Cindi, #2,3 don’t apply to me, but the other 5 I’m facing every day in a nursing facility! Each day is a new drama, + most of the CNAs are afraid they’re going to get caught for their wrongdoing, mainly towards me, since I can only speak for myself. The Lord sees & knows all about the things, which they’re putting me thru! Correct, I’m not to fear, however, the tongue is the deadliest member in this place, & any nursing home! (Probably throughout the world!!). I’m probably praying selfishly, because I cannot handle the disrespect by these girls over the most minute issues which add up to neglect, lack of nutrition because they don’t want to help me! Understand? Fearful!
Thank you, Margaret, for giving me a glimpse of what you’re going through. My suggestion is that you pray for these girls who are causing your suffering through their talk and neglect. Jesus not only changes our hearts as we pray for those who persecute us (or for those who just make our lives miserable), but He often changes the hearts of those we are praying for, too. He already knows your situation. Trust Him with it and please His heart by praying for those girls and pretty soon your attitude will change toward them and I’m pretty sure their attitude will change toward you, too. If not, you’ll at least have God’s peace. God does not give us the spirit of fear, but of love and a sound mind. 🙂
I just recently received a blessing to work for another company, a advance that I have prayed for. I worked for my previous company 14 years and I am stepping out on faith. A fresh start! I ask God for a new beginning with no drama and the work place or life itself. I start on Monday and the position I took is a lot of responsibilities, even though I know I can do it.
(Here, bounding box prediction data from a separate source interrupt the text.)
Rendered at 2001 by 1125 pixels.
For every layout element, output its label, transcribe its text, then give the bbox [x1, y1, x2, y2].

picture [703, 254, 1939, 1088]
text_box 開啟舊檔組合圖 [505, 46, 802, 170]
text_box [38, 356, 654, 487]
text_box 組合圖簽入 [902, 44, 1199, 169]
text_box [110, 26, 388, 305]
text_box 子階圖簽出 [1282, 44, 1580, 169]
The more I look at my offer letter and look up the expectations of the position I get cold feet. I tossed and turned last night thinking about making sure I do the correct paper work, hoping I can pronounce words correctly or if I speak proper English, my appearance because I’m missing two side teeth. All kinds of things flooded my mind and when I read “God got your back”, that took some relief off of me.
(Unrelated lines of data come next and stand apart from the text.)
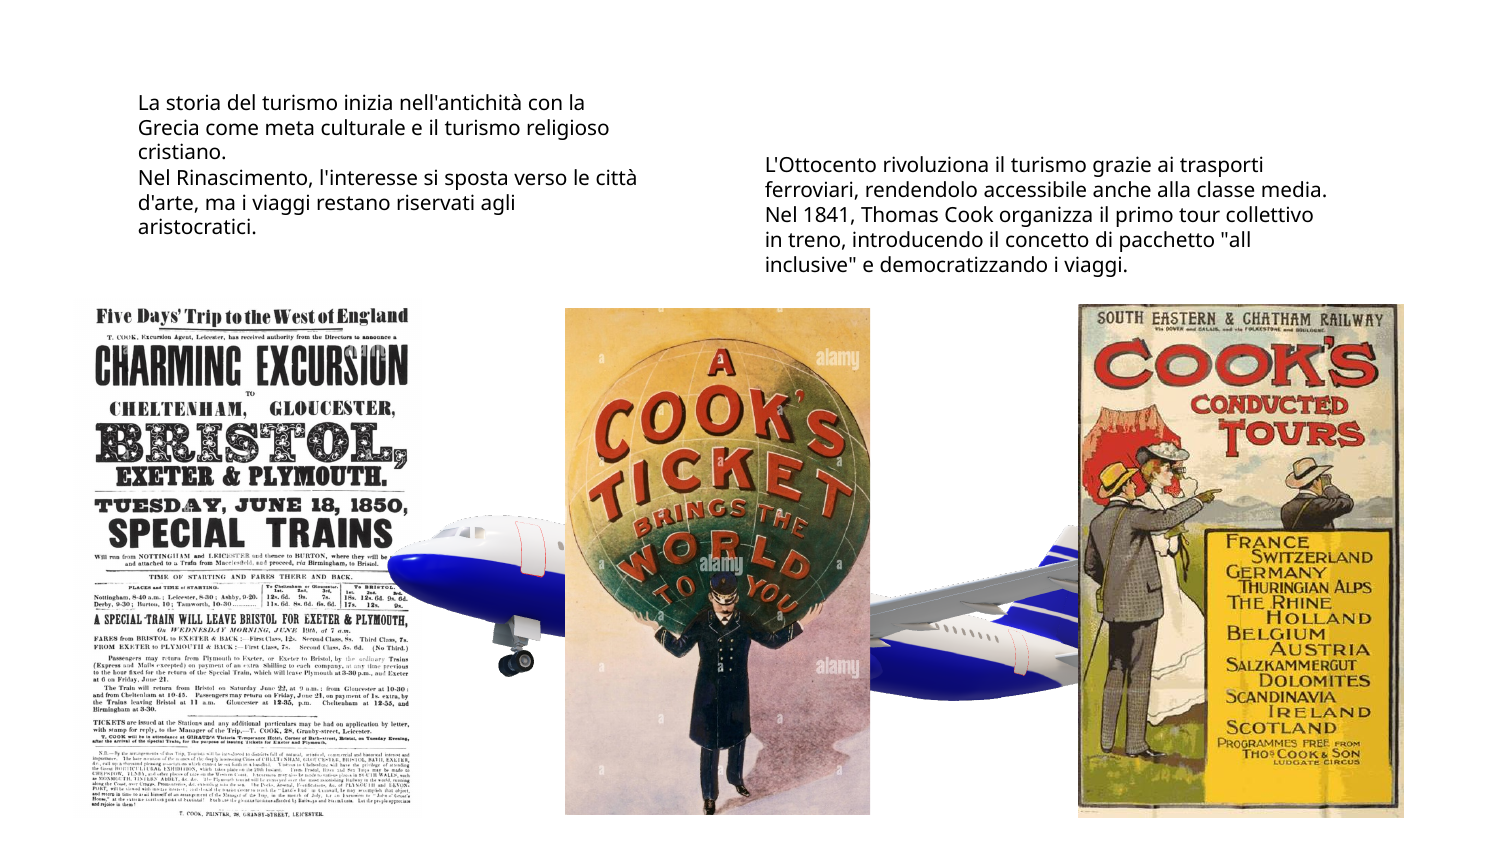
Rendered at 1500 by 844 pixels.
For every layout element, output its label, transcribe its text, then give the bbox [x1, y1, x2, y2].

picture [73, 298, 1404, 819]
text_box La storia del turismo inizia nell'antichità con la Grecia come meta culturale e il turismo religioso cristiano. Nel Rinascimento, l'interesse si sposta verso le città d'arte, ma i viaggi restano riservati agli aristocratici. [123, 81, 654, 272]
text_box L'Ottocento rivoluziona il turismo grazie ai trasporti ferroviari, rendendolo accessibile anche alla classe media. Nel 1841, Thomas Cook organizza il primo tour collettivo in treno, introducendo il concetto di pacchetto "all inclusive" e democratizzando i viaggi. [750, 144, 1344, 289]
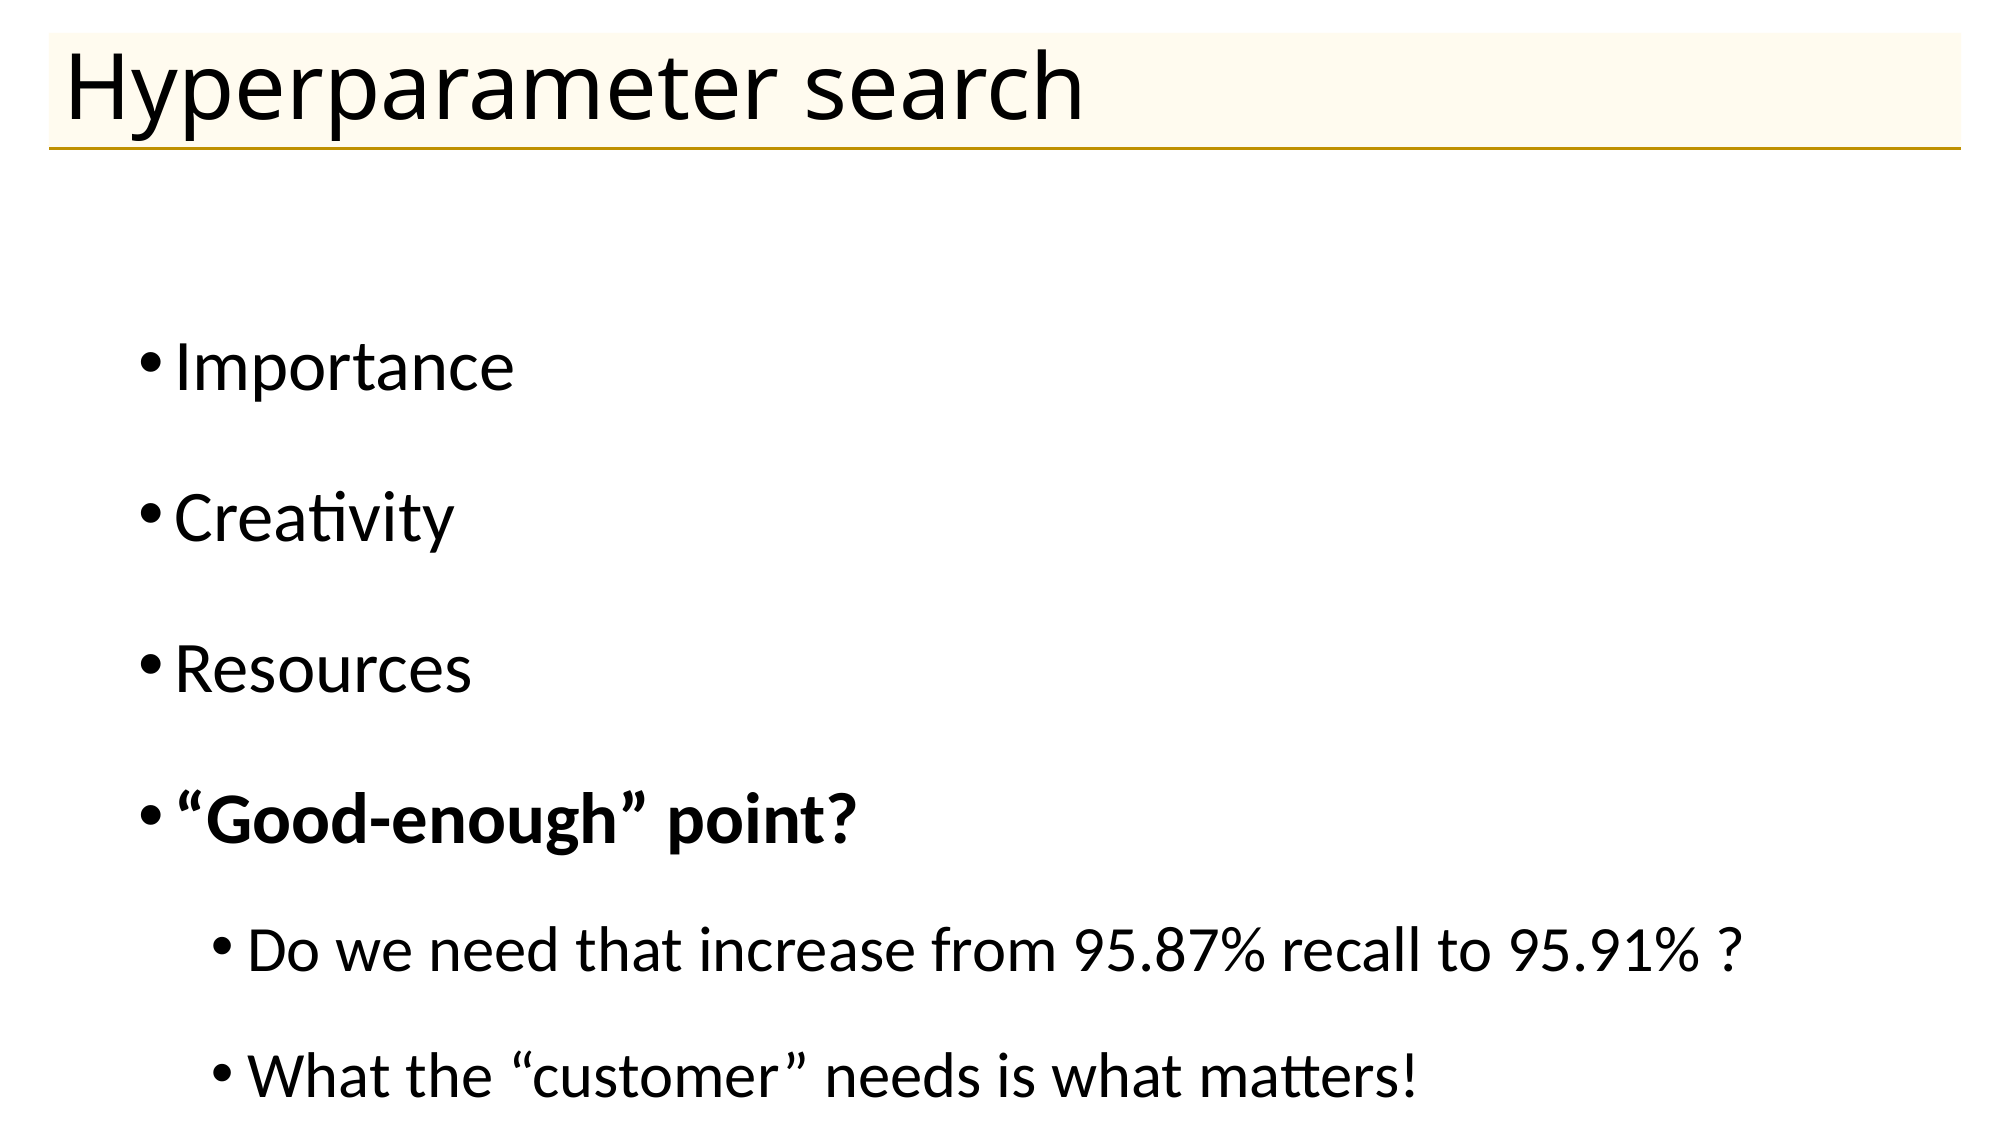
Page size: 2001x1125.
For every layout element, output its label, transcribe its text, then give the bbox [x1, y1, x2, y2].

list Importance Creativity Resources “Good-enough” point? Do we need that increase from 95.87% recall to 95.91% ? What the “customer” needs is what matters! [123, 266, 1986, 1125]
title Hyperparameter search [48, 32, 1962, 147]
Thank you Cindi, I enjoyed reading your Blog.
Thank you, Zadie. I will be praying for your God-confidence as you start that job. God clearly opened the door for you to work there. He will not leave you just as you enter the door. 🙂 “Lord, please go before Zadie into this job You have given her. May her confidence be in You, the abilities You have given her, and the peace You will provide her with as she does her best and commits the rest.”
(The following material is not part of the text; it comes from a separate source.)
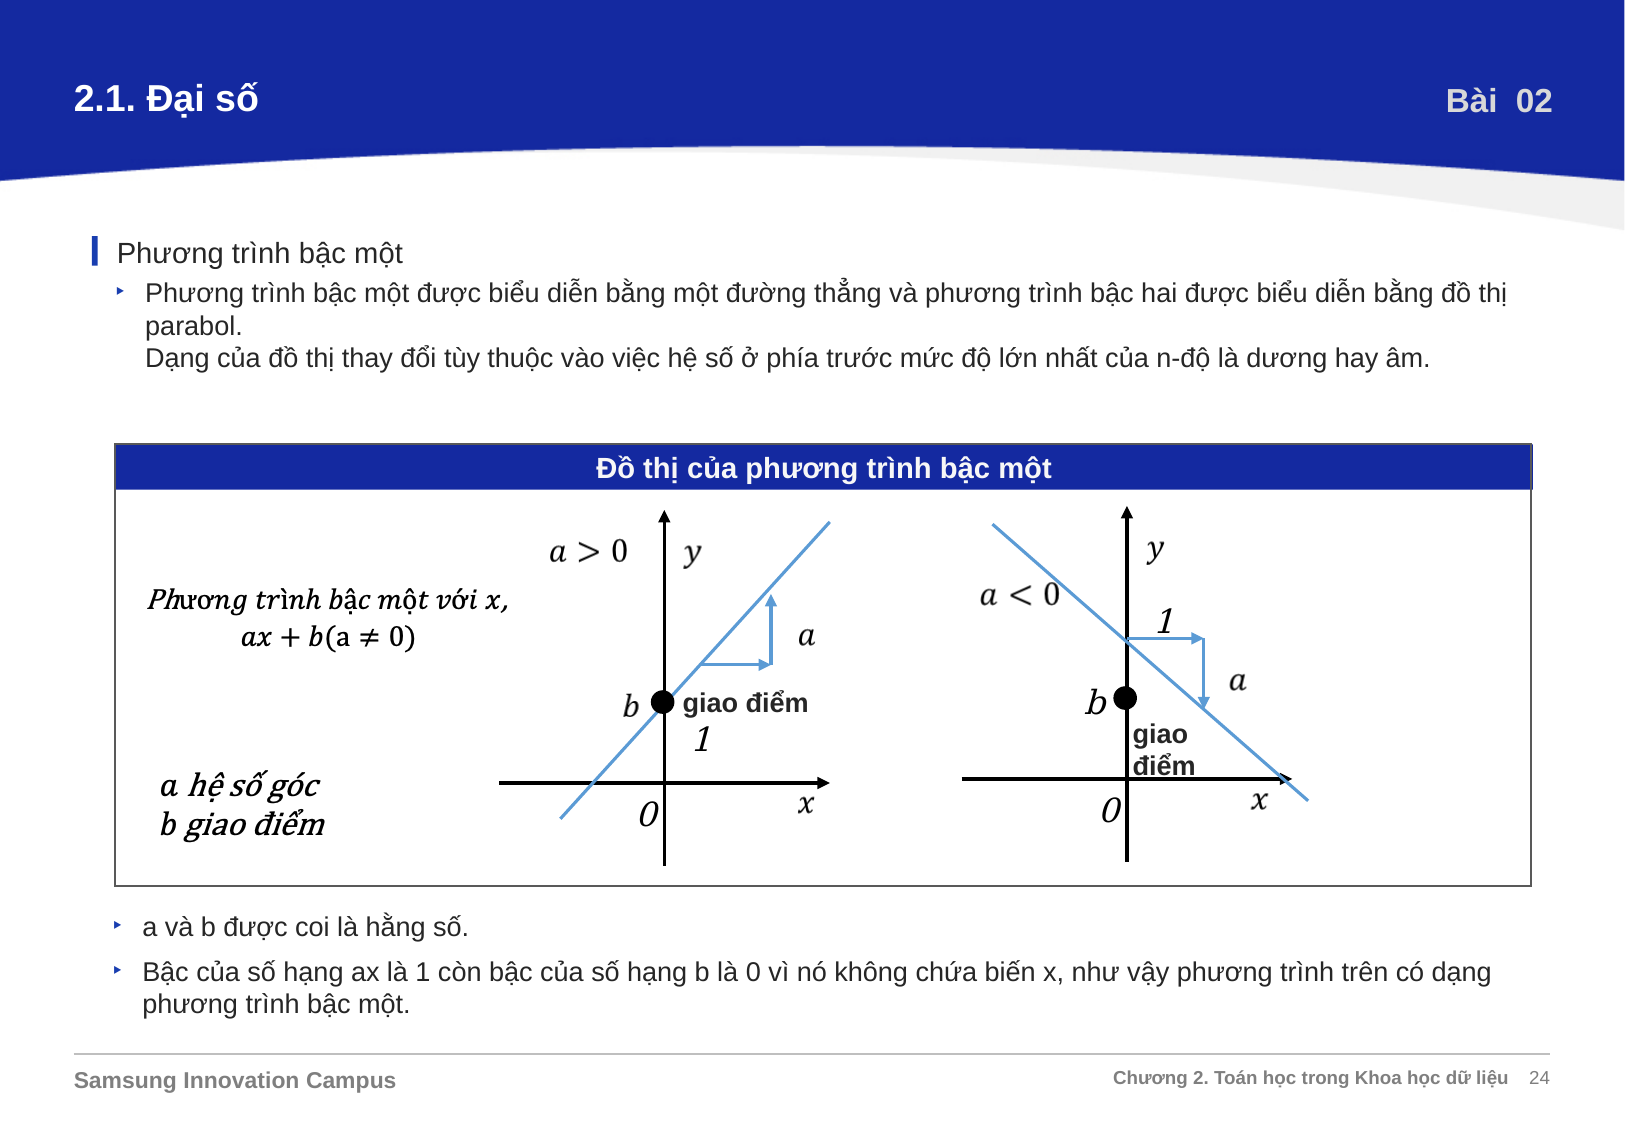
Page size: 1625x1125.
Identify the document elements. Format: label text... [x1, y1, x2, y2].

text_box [73, 73, 1554, 120]
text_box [91, 234, 1533, 270]
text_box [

Thank you for this Cindi! To be honest, I think I need to focus on all 7. Because they all come up in a weeks time or less. Sometimes several will belong to one incidence. Each contain valuable pearls for reflection!
You’re welcome, Chery. Press on. Continue to be a light in the darkness out there. 🙂
Thank-you so much for this! God is surely watching out for me right now. My “drama” is so pathetic, never even was looking at, most of where i am in the middle of, all the time is drama. My mind is so full right now of what my God expects of me, will continue this another time. Thank-you again for listening your own self
Hi Kathryn. Actually there is only one thing God expects of us. (We can get so bogged down by all the things we think we must DO for Him). In Matthew 22:37 we are told the greatest commandment (and the no. 1 thing God desires of us) is that we love God with all our heart, soul and mind. Everything else will flow out of a love for Him first. I hope that helps simplify things in your mind and heart. Blessings.